12. C Third parties Third parties present a relatively high risk in that there are factors associated that are outside the control of the AO. Risk is minimised through a range of measures and the requirements of regulation do not add significantly to that risk since apart form reporting to and cooperating with the regulators the rest would be done in any case. The risk in losing customers through lack of regulation is more significant.
13. D & E Qualifications The regulatory requirements for qualifications have some administrative overhead but it is not onerous. It is not possible to have credible qualifications without the requirements of the conditions and an estimated 95% of the work is required whether or not  regulation was needed.

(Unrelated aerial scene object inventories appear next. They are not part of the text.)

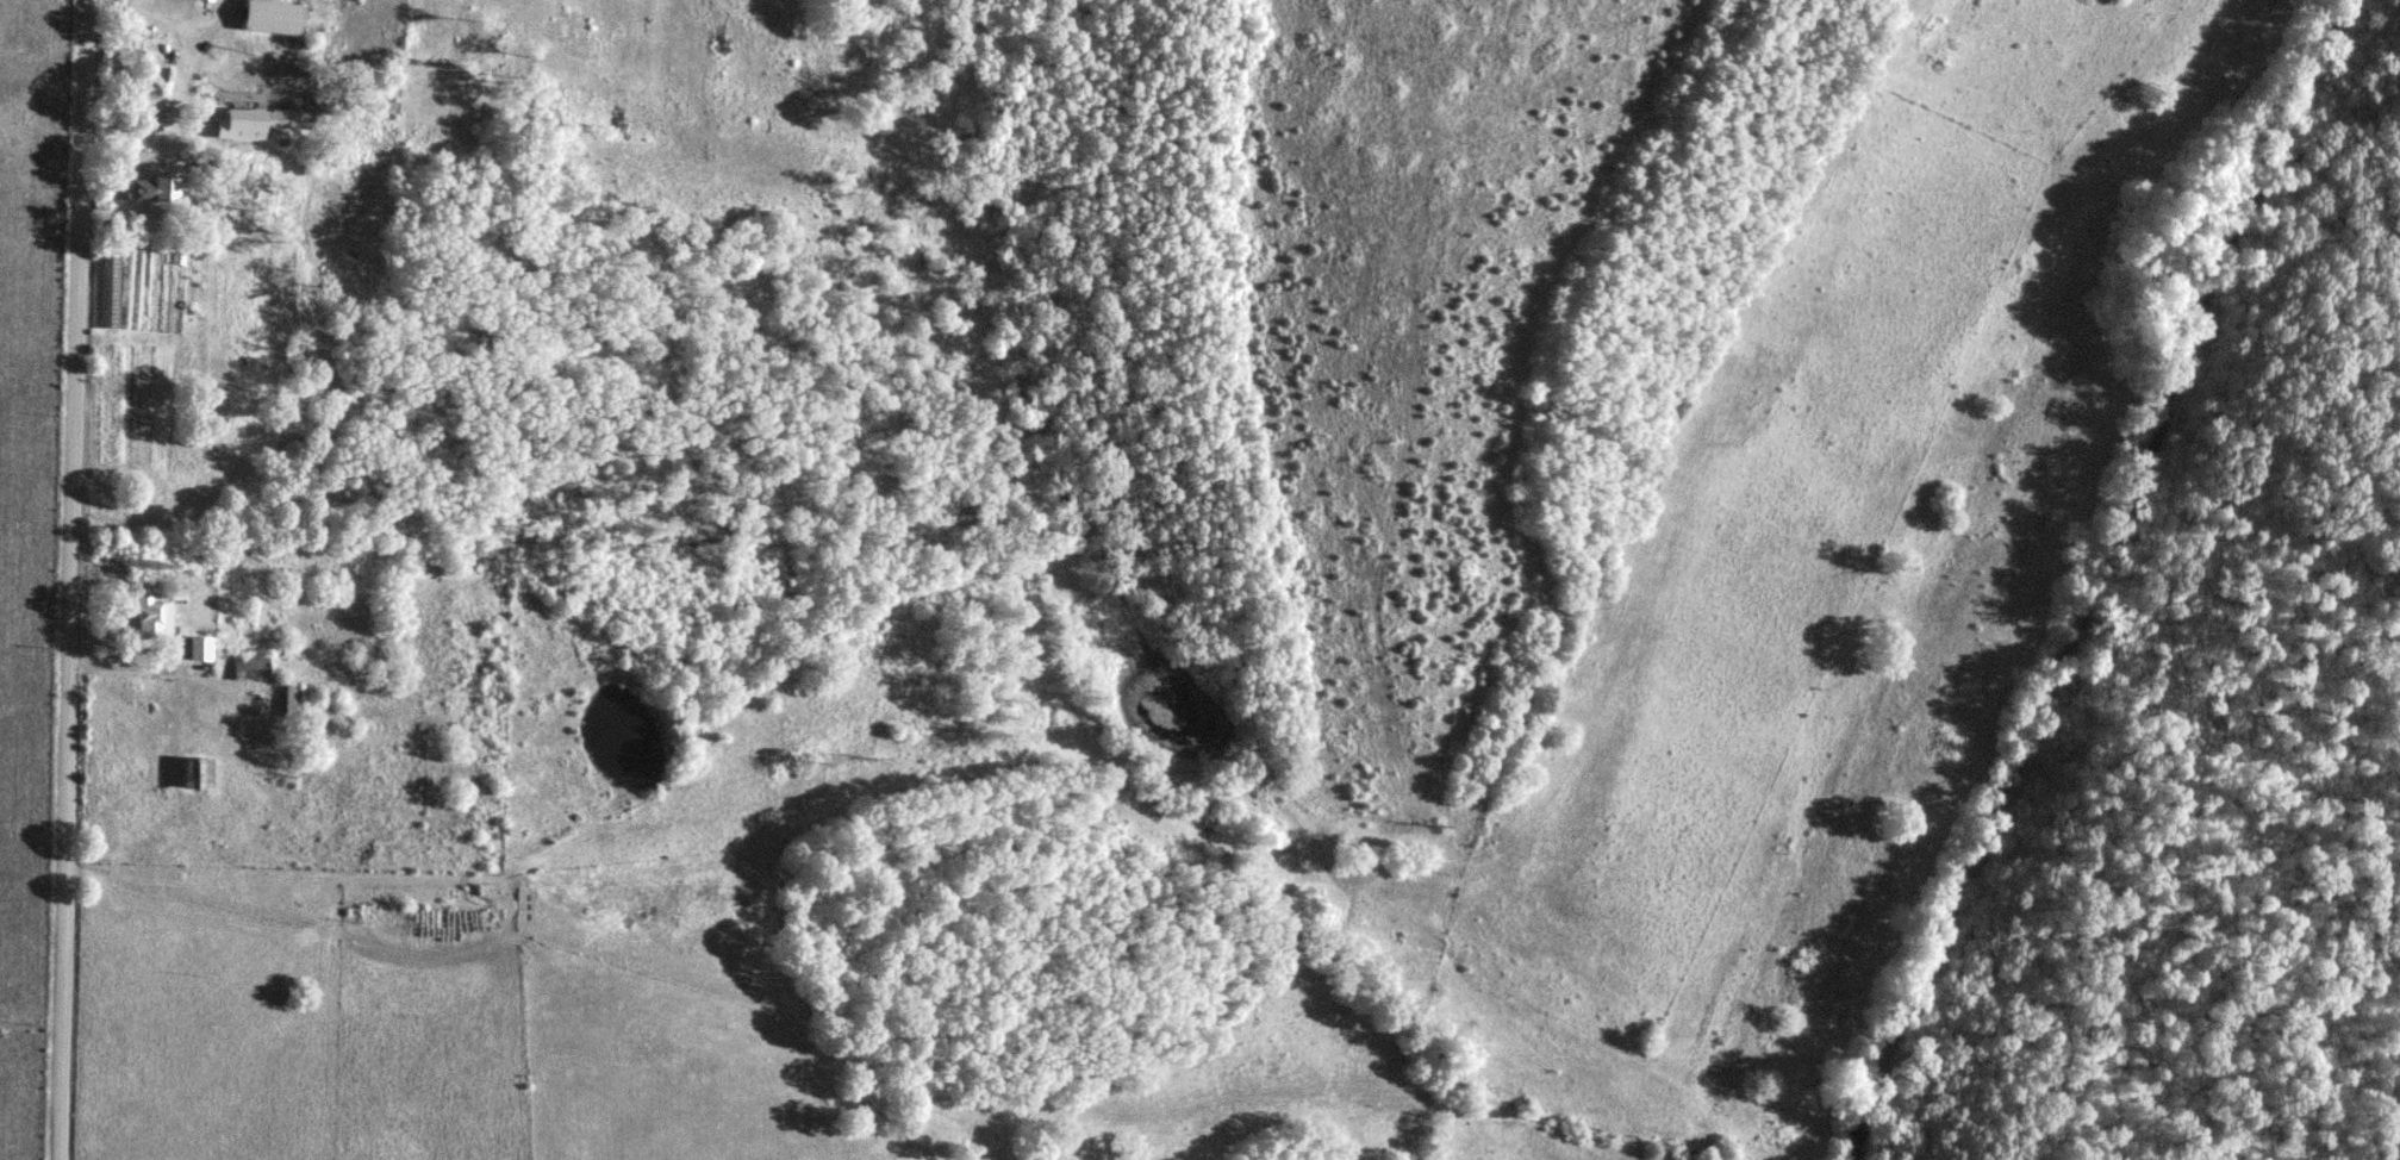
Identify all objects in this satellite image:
building: (274, 19)
building: (154, 101)
building: (290, 119)
building: (246, 120)
road: (121, 138)
building: (154, 191)
road: (73, 579)
building: (156, 619)
building: (202, 651)
road: (120, 660)
building: (249, 673)
building: (292, 701)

14. F Providing products The requirements related to providing qualifications to purchasers are basically administrative. For this reason the regulatory risk is low because any requirements to change anything is likely to have low bureaucratic overhead. Any Ofqual/Qualifications Wales investigation is likely to be quickly resolved and therefor of low financial risk.
15. G Setting the assessment Setting the assessment has risk if the regulators disagree with TLM's judgements related to the design and delivery of the assessments. The main issue would be to alter the design of affected assessments and this is within the existing capacity of TLM. There is a clear plan to make statistical and other comparisons to ensure that TLM assessments are in line with those of other awarding organisations in terms of their demand on candidates at a particular level. 
16. H Marking The main regulatory risk is if the regulators disagree with TLM's judgements related to marking and grading assessment. Much of these processes have been developed with the Sector Skills Council and other AOs and so the risk of this is considered low. In a case where adjustments were needed, the expertise and capacity to do so exist and therefore the risk from regulation itself is manageable. In general TLM designs exam papers, questions and marking schemes to be unambigous and reviews responses from candidates to inform refinements to make this more and more robust as the scale increases to more markers. This reduces risk from variations in marking.
17. I  Appeals and certificates The appeals procedure is well-established and in 6 years there have been no appeals. This leads us to conclude that the risk of a regulatory issue is low. There has been extensive dialogue with the Regulators concerning TLM's innovative methods for certification. Typically certificates can be with a learner in as little as 2 days from the assessor requesting the award, including the time needed for moderation and verification. The main risks associated with regulation of certificates is therefore behind us and the regulatory risk is mainly related to administrative procedures that even if in error would be inxepensive to put right.
18. J Definitions We believe that we understand the definitions as presented and therefor the risk associated with definitions is low.